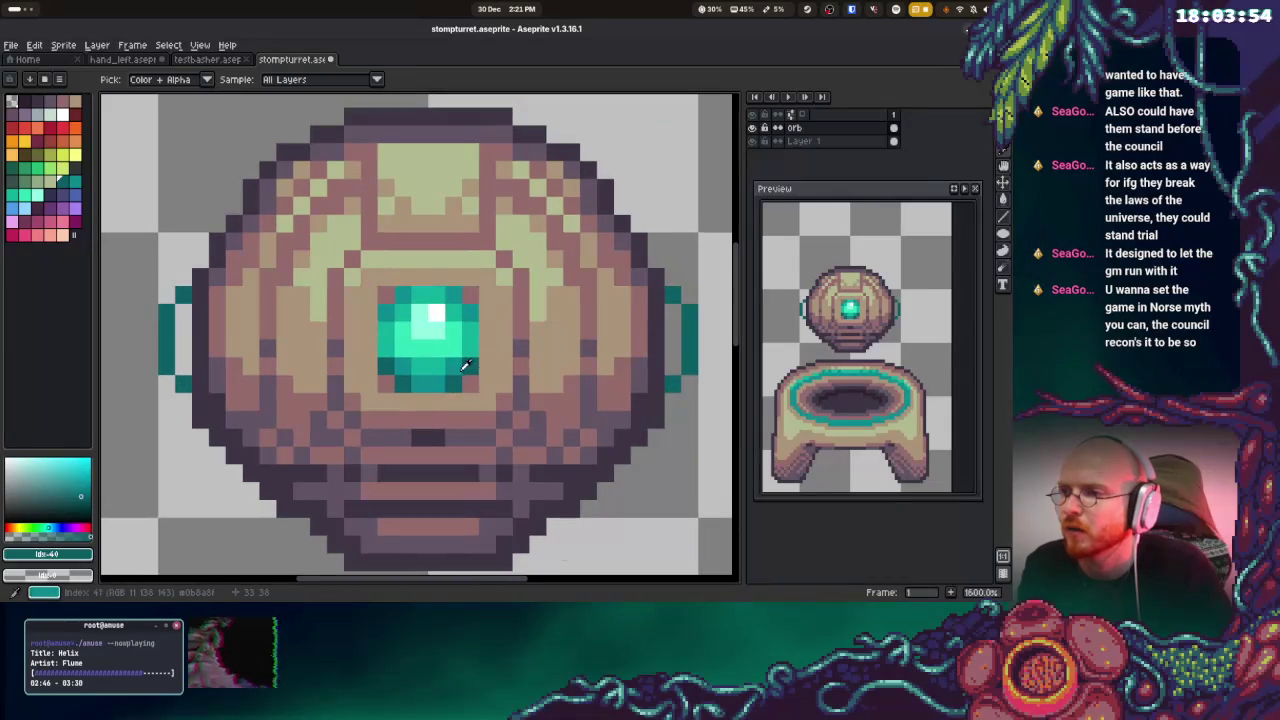
left_click(665, 381, "alt")
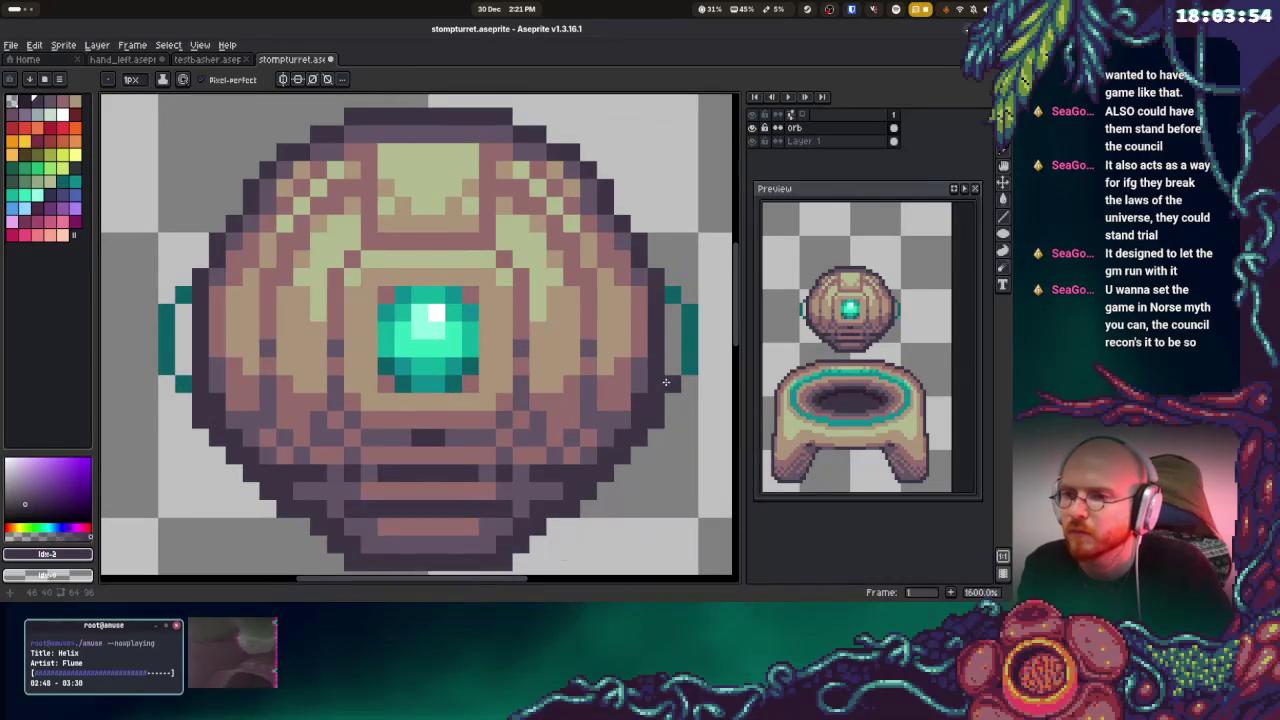
left_click(687, 350)
scroll(290, 366, "left", 2)
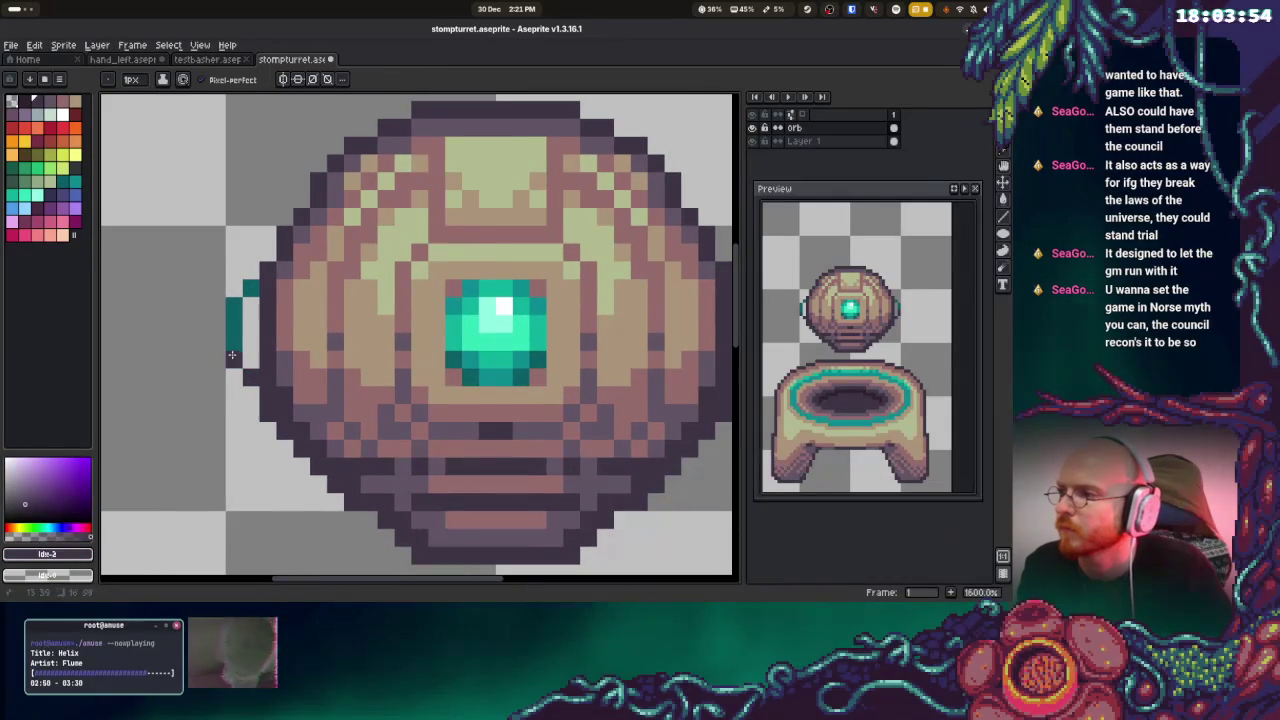
left_click(234, 340)
left_click(234, 318, "alt")
left_click(249, 360)
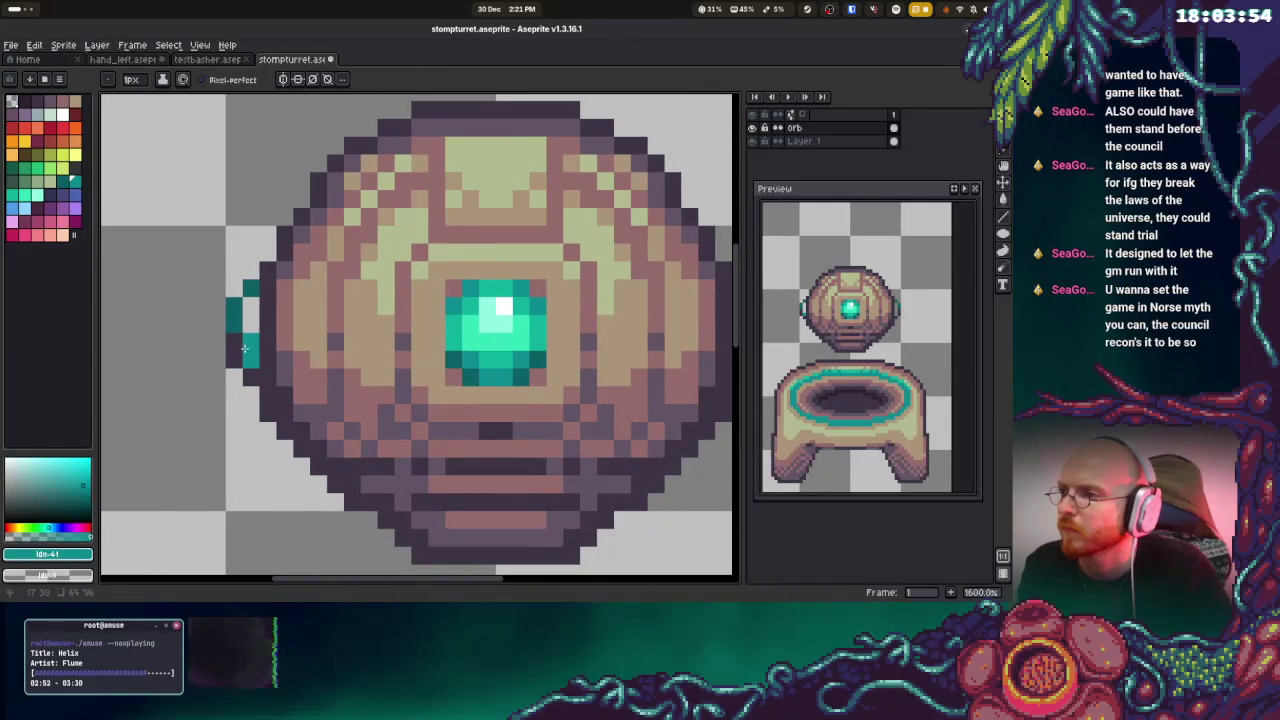
scroll(610, 344, "right", 4)
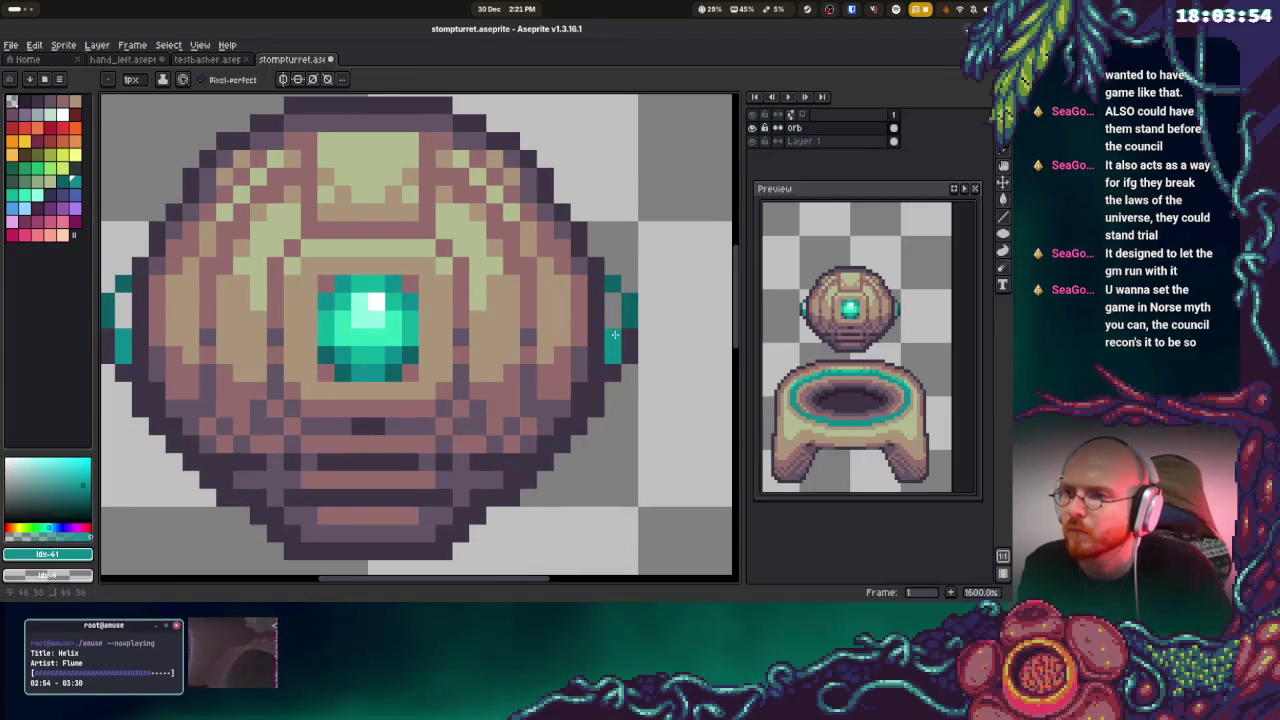
scroll(614, 334, "left", 5)
Dot light teal highlight pixels onto the orb's left and right brackets
left_click(536, 314, "alt")
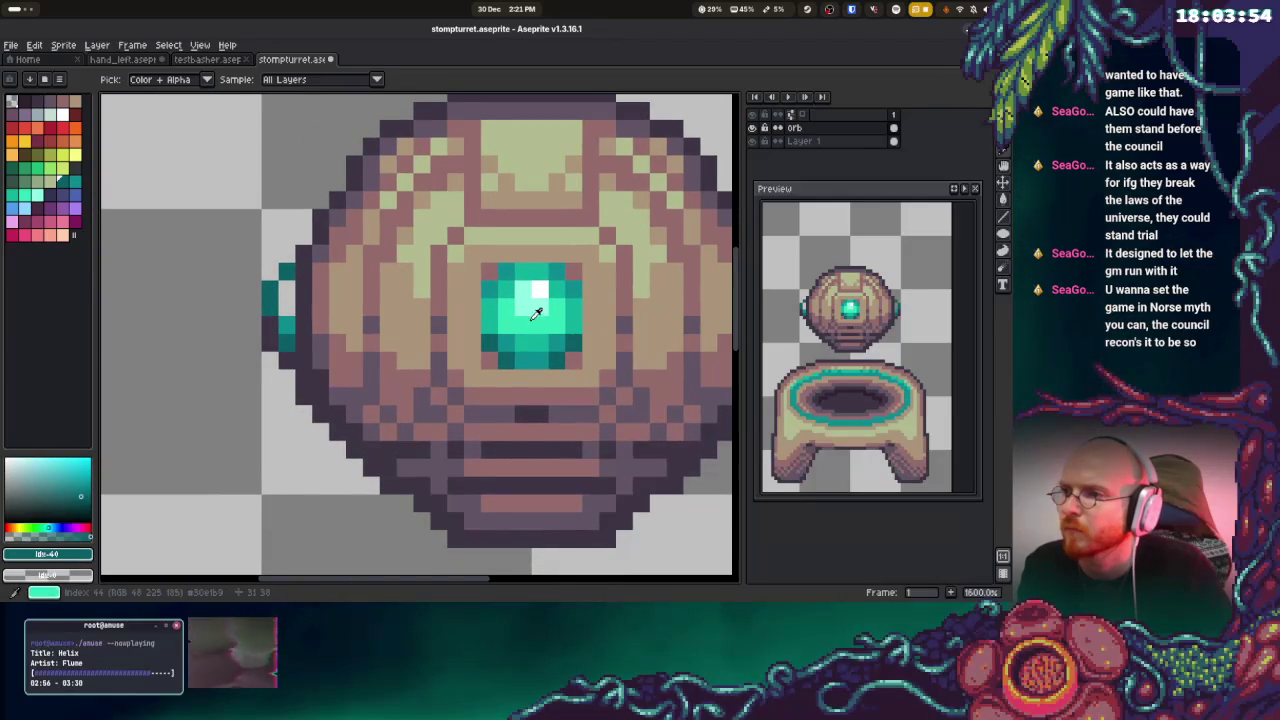
left_click(295, 304)
left_click(560, 304, "alt")
left_click(300, 304)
━━━━━━━━━━
Search the listing above for lines containing "right", and copy them.

SOLVED EXERCISE ▸
scroll(610, 344, "right", 4)
Dot light teal highlight pixels onto the orb's left and right brackets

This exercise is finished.